Bien qu’équipé en licences d’IA, Strategy&/PwC a également élaboré son propre ChatGPT “maison”, d’abord via l’émulation des bureaux mondiaux et depuis l’adoption du modèle global, en mode partage, qu’il s’agisse de prompts ou d’autres apports. Plus précisément encore, les équipes utilisent Copilot comme outil principal, avec un ChatPwC en complément, mobilisé pour des sujets plus pointus.
Même cas de figure chez Bain & Company, qui a développé Sage, une plateforme de chat « native » destinée à ses équipes.

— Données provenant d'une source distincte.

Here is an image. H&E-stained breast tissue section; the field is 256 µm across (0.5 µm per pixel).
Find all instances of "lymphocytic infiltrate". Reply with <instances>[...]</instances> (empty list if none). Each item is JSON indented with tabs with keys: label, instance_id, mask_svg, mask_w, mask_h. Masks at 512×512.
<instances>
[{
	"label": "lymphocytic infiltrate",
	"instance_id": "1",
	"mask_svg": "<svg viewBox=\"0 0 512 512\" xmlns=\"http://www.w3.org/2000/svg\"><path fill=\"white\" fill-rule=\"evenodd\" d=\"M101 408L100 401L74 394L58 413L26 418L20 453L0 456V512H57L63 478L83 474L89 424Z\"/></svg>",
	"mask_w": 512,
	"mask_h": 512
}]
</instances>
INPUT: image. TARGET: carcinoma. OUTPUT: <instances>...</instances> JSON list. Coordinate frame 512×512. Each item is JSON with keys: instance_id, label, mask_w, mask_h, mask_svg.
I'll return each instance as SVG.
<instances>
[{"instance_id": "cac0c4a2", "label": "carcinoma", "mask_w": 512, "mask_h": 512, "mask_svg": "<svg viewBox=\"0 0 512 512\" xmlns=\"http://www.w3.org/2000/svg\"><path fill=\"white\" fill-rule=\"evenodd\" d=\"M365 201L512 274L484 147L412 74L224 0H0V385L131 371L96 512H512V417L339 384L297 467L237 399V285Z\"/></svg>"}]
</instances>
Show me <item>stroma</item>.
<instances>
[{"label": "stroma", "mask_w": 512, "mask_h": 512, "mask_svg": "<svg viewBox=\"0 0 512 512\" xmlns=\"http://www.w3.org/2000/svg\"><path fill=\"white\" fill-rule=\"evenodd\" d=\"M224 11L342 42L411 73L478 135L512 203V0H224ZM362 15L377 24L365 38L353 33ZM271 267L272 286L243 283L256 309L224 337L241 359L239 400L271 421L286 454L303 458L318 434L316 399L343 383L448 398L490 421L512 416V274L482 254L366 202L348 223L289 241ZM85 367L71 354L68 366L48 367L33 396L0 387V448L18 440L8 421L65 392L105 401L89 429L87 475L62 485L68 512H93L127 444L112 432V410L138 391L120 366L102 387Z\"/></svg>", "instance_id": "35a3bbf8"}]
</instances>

Des solutions très onéreuses qui invitent à la prudence
La question du coût des licences est, bien sûr, clé. Sur ce point d’ailleurs, difficile d’obtenir une simulation précise - du côté d’OpenAI comme de Microsoft Copilot - sauf à entrer dans une démarche commerciale. Un ordre d’idées néanmoins : pour ChatGPT Enterprise, le tarif moyen relevé est de 48 euros mensuels par utilisateur, moyennant un engagement de 150 utilisateurs sur une période de 12 mois – soient, à l’année, 86 000 euros. Pour Copilot Studio, qui permet la personnalisation d’agents IA conversationnels et dont les fonctionnalités sont moins avancées que celles de ChatGPT Enterprise mais plus faciles à intégrer, le tarif Studio s’élève à 190 euros mensuels fixes, auxquels s’ajoutent 28 euros mensuels par utilisateur pour Microsoft 365 Copilot – soient, à l’année, 54 000 euros.

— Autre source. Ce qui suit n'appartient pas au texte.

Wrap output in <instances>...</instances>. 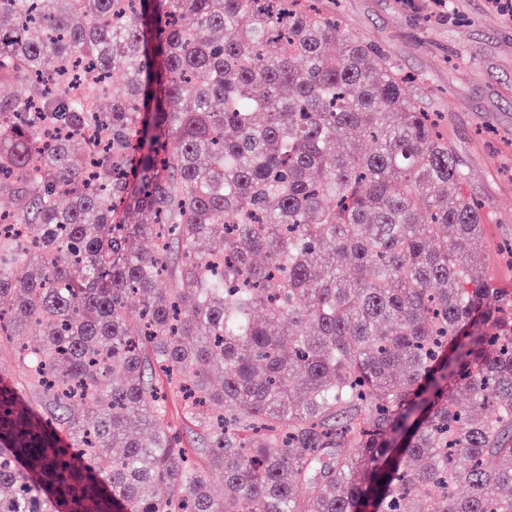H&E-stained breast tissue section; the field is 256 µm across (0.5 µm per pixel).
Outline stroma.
Returning <instances> with one entry per match:
<instances>
[{"instance_id": "35a3bbf8", "label": "stroma", "mask_w": 512, "mask_h": 512, "mask_svg": "<svg viewBox=\"0 0 512 512\" xmlns=\"http://www.w3.org/2000/svg\"><path fill=\"white\" fill-rule=\"evenodd\" d=\"M336 10L348 36L372 43L411 76L418 105L438 115L465 165L467 189L488 206L489 222L473 240L488 273L512 288V15L488 0H319Z\"/></svg>"}]
</instances>
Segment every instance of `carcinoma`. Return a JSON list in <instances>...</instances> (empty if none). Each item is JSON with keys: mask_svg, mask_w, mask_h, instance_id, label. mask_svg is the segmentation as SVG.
<instances>
[{"mask_svg": "<svg viewBox=\"0 0 512 512\" xmlns=\"http://www.w3.org/2000/svg\"><path fill=\"white\" fill-rule=\"evenodd\" d=\"M5 83L0 352L49 407L0 382V512H512L487 205L371 43L312 0H0Z\"/></svg>", "mask_w": 512, "mask_h": 512, "instance_id": "obj_1", "label": "carcinoma"}]
</instances>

Une approche moins onéreuse existe toutefois grâce aux interfaces de programmation d’application d’IA, qui permettent d’intégrer des fonctions intelligentes dans des applications existantes. Comme le souligne Olivier Leroy, « le paiement se fait alors à la consommation et non via des packages ». PMP Strategy procède ainsi. L’investissement dédié aux outils d’IA n’en reste pas moins significatif en raison du nombre d’agents à disposition. « La consommation de GenAI en interne représente 10 à 15 % du budget informatique global ».
Convaincre les clients sans avoir équipé les consultants ?

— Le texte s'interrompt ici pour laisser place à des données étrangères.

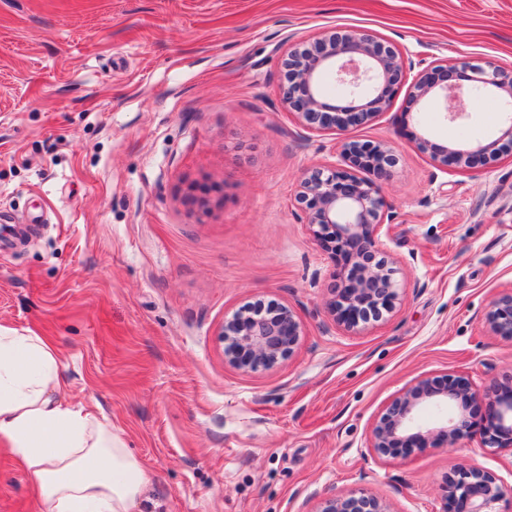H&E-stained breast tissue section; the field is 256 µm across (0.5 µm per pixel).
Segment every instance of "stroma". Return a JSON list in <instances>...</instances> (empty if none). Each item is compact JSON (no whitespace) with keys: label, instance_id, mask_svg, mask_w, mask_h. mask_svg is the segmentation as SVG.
Masks as SVG:
<instances>
[{"label":"stroma","instance_id":"35a3bbf8","mask_svg":"<svg viewBox=\"0 0 512 512\" xmlns=\"http://www.w3.org/2000/svg\"><path fill=\"white\" fill-rule=\"evenodd\" d=\"M361 28L401 49L389 108L313 132L279 96L294 41ZM437 60L512 68V0H0V325L50 337L67 400L106 415L150 475L141 512H317L364 490L391 512H444L463 466L512 486L485 442L487 406L456 447L378 458L387 405L415 380L512 387V340L485 313L512 293V156L442 167L417 147L500 138V100L452 121L412 81ZM382 143L377 230L399 296L350 328L329 304L348 273L295 201L342 141ZM289 306L292 356L242 372L217 330L240 308ZM0 512H39L0 452Z\"/></svg>","mask_w":512,"mask_h":512}]
</instances>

Selon plusieurs de nos interlocuteurs, la compréhension des sujets de GenAI par les cabinets ne se limite pas à la souscription de licences. Des expérimentations poussées peuvent en effet être menées, sur l’enjeu de confidentialité des données notamment.
Des pilotes ont ainsi été lancés chez Simon-Kucher pour évaluer les usages internes et leurs risques potentiels, via une « task force » dédiée. Objectif : « améliorer le cloisonnement et l’anonymisation des bases de données », pour aligner des usages futurs avec « la réglementation d’une part, les exigences internes du cabinet d’autre part ». Reste ensuite la question de la gouvernance, alors que les principaux acteurs sont américains : « Où transite la donnée, à qui appartient-elle ? ». Par ailleurs, malgré l’absence de licences dédiées, le cabinet mobilise plusieurs outils d’IA - prise de notes/synthèse pour les visioconférences, graphisme, outil permettant « d’accélérer les revues de contrats » pour les fonctions support...
Pour Olivier Leroy de PMP Strategy, les cabinets ne pouvant développer une infrastructure en interne et n’ayant pas souscrit de licences auprès des mastodontes du secteur ont intérêt « à faire beaucoup de veille, voire à s’allier à un petit acteur de la GenAI susceptible de leur fournir des ‘blocs’ sur leur cœur de métier ».